MATERIAL PROVIDED
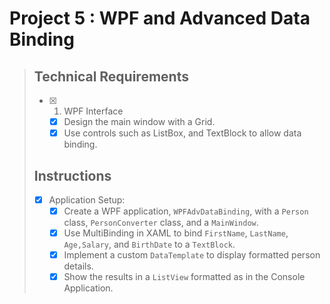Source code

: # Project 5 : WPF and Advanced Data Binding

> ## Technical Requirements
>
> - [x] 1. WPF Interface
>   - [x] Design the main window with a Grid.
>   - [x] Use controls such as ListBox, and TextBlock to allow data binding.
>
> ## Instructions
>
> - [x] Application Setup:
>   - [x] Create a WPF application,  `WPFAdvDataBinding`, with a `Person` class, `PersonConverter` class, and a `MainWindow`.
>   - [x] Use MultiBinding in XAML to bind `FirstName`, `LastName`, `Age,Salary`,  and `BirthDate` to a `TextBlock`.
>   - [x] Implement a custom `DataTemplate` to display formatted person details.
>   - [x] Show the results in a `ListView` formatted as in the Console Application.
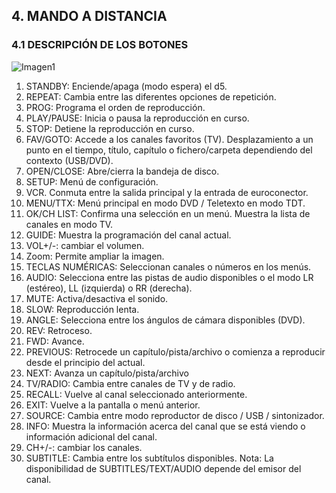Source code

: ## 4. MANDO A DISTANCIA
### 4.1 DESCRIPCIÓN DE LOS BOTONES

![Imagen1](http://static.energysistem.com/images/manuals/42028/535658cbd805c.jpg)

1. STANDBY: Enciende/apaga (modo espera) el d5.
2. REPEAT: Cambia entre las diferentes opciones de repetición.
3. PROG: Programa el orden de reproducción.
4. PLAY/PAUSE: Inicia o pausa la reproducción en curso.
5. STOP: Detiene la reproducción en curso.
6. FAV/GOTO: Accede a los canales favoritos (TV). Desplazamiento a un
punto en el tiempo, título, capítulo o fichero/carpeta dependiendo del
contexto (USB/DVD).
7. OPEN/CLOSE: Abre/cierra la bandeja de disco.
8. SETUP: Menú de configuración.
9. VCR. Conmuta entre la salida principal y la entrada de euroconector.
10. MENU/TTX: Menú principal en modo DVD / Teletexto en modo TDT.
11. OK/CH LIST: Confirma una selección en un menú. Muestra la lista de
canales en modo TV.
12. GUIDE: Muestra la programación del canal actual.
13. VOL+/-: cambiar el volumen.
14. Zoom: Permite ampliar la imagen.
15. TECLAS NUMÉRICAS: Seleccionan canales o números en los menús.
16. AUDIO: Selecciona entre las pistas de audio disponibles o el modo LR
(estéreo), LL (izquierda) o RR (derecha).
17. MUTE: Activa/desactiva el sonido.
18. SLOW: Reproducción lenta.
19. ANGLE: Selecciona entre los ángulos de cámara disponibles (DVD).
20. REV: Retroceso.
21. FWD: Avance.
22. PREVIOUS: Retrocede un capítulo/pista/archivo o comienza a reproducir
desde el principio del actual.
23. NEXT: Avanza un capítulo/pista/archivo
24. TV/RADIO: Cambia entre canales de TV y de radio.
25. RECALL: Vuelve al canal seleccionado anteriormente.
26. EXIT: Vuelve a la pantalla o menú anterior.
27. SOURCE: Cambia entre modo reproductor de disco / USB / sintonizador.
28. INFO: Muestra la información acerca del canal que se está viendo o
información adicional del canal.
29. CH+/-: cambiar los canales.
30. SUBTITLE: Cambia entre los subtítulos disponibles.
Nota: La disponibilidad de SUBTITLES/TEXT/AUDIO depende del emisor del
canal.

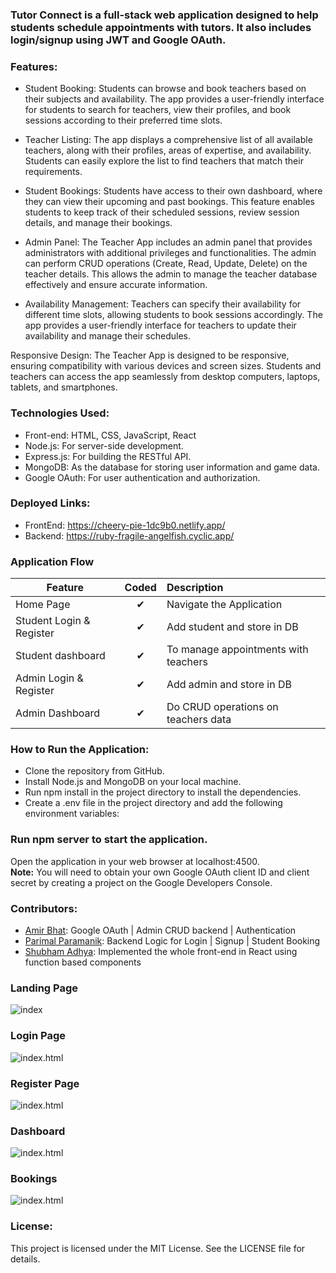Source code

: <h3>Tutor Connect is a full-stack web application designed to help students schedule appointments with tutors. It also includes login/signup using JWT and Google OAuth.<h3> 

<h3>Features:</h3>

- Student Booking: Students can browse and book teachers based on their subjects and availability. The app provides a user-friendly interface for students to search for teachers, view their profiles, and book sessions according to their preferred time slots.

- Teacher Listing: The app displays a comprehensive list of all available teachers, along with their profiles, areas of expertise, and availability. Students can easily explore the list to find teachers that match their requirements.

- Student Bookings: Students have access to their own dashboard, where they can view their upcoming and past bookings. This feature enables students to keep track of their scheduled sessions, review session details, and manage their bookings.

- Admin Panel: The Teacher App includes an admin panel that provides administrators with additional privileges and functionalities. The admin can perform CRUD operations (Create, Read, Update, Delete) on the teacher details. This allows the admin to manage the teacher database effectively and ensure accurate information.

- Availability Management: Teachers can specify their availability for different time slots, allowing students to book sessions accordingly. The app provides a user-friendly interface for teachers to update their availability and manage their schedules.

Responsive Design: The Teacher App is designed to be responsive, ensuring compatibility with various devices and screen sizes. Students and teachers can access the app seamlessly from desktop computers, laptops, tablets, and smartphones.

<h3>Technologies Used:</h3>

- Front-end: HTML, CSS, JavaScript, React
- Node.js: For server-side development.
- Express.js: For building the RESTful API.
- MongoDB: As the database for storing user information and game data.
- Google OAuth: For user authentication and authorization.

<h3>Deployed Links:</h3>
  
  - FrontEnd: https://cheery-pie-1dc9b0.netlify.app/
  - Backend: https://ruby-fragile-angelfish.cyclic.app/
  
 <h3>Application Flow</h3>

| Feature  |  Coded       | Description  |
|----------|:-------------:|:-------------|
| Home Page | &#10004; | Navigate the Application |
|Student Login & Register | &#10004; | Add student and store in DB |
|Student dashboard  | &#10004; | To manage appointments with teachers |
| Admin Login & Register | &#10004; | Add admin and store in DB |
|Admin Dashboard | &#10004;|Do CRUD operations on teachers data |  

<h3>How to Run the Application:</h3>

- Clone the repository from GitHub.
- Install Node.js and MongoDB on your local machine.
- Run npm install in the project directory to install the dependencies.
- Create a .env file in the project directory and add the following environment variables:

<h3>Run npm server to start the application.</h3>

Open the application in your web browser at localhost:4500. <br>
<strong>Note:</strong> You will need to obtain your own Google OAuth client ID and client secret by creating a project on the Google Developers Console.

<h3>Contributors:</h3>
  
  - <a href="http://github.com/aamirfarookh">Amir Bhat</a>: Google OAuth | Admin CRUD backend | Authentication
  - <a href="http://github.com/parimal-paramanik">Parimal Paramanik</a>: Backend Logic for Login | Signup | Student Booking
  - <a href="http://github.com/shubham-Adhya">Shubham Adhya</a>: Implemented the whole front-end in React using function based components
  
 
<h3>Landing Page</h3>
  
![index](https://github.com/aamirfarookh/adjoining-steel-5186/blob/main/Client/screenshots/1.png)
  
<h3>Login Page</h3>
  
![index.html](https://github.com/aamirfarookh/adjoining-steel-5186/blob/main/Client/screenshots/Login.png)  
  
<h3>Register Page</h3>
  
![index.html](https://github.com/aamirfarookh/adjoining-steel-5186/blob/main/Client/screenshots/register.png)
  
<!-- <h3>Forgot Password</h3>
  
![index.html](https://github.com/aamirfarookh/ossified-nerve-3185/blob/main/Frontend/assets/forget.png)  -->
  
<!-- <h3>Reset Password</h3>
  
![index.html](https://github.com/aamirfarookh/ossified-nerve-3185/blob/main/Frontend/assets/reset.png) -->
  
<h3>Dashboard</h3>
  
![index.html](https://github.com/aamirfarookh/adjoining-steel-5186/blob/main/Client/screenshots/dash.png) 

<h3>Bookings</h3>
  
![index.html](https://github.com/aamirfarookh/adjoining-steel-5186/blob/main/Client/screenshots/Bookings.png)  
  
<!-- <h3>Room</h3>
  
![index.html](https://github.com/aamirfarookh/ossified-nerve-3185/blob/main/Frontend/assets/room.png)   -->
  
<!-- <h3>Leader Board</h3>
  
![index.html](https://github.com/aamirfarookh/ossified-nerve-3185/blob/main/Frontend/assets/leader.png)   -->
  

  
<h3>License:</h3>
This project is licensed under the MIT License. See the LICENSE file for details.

==

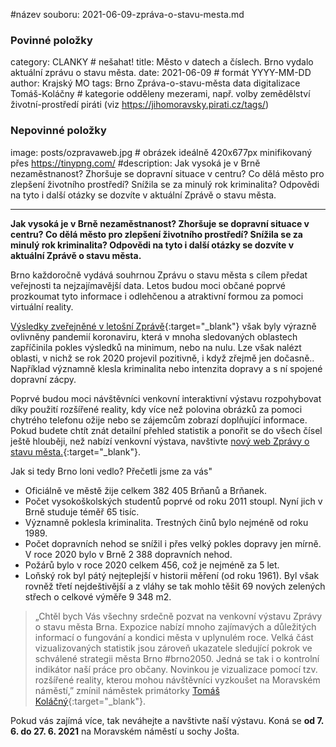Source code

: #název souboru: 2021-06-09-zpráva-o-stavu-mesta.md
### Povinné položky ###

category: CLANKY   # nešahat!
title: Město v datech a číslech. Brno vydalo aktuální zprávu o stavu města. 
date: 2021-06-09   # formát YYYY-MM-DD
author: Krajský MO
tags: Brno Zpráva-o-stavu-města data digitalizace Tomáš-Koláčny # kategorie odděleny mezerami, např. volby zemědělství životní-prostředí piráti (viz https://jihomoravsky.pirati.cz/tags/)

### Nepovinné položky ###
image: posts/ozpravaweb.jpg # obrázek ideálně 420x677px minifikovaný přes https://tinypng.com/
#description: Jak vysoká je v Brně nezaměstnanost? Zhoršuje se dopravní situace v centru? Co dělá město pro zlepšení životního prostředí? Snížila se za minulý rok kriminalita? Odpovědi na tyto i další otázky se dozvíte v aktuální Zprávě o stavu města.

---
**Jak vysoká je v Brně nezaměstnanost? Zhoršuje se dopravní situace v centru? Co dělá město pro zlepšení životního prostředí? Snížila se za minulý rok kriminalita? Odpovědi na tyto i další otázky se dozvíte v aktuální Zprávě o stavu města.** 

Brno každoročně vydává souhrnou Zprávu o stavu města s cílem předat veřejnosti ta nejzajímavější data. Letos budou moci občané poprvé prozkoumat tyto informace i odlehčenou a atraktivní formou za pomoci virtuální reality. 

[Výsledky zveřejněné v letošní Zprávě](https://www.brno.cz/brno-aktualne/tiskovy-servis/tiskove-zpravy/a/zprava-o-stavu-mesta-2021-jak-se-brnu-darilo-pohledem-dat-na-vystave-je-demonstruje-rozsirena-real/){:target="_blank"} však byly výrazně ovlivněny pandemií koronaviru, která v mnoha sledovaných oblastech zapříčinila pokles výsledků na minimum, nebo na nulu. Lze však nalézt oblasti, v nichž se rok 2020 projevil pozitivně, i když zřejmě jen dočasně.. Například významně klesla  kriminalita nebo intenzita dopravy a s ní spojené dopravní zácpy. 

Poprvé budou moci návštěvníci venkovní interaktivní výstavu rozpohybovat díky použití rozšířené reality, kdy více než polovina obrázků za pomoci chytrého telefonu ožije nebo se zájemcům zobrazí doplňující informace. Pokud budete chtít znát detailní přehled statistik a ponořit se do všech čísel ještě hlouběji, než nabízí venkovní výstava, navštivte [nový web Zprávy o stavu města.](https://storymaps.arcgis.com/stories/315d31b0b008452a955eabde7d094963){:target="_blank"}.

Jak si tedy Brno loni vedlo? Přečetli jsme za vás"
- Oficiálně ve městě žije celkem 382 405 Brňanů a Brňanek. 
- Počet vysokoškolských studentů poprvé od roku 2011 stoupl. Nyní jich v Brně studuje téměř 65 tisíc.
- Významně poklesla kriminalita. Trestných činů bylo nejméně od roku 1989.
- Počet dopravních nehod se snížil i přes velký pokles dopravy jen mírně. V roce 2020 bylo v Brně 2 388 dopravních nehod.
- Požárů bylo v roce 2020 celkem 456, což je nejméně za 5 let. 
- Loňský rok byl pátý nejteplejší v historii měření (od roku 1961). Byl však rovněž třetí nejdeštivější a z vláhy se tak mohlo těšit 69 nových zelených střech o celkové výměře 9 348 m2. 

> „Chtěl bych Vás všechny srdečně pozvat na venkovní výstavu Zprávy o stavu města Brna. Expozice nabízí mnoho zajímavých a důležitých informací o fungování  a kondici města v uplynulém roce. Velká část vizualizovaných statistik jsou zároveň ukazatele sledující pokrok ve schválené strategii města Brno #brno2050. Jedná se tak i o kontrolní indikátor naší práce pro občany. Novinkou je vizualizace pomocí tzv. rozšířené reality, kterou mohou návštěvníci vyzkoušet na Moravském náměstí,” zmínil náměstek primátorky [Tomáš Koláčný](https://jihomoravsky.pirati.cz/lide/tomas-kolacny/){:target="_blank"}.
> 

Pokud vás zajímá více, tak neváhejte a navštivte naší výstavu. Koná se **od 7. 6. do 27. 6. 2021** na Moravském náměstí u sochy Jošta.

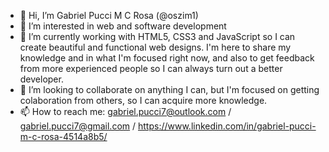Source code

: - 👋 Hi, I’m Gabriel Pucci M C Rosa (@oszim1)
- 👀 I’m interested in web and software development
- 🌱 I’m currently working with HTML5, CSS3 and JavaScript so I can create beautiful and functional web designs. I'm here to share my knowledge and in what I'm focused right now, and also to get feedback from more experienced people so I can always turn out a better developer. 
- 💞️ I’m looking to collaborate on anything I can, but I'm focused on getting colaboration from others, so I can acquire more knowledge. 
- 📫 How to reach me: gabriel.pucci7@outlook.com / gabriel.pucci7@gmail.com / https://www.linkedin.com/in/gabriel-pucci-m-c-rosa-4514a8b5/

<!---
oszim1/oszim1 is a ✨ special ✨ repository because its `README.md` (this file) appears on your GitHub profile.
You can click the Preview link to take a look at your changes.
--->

WHAT TO WORK ON
Proceeding from the line containing "## Technical Requirements" through the line containing "- [x] Create", transcribe the lines above exactly, both end lines included.

OUTPUT FOR THIS TASK
> ## Technical Requirements
>
> - [x] 1. WPF Interface
>   - [x] Design the main window with a Grid.
>   - [x] Use controls such as ListBox, and TextBlock to allow data binding.
>
> ## Instructions
>
> - [x] Application Setup:
>   - [x] Create a WPF application,  `WPFAdvDataBinding`, with a `Person` class, `PersonConverter` class, and a `MainWindow`.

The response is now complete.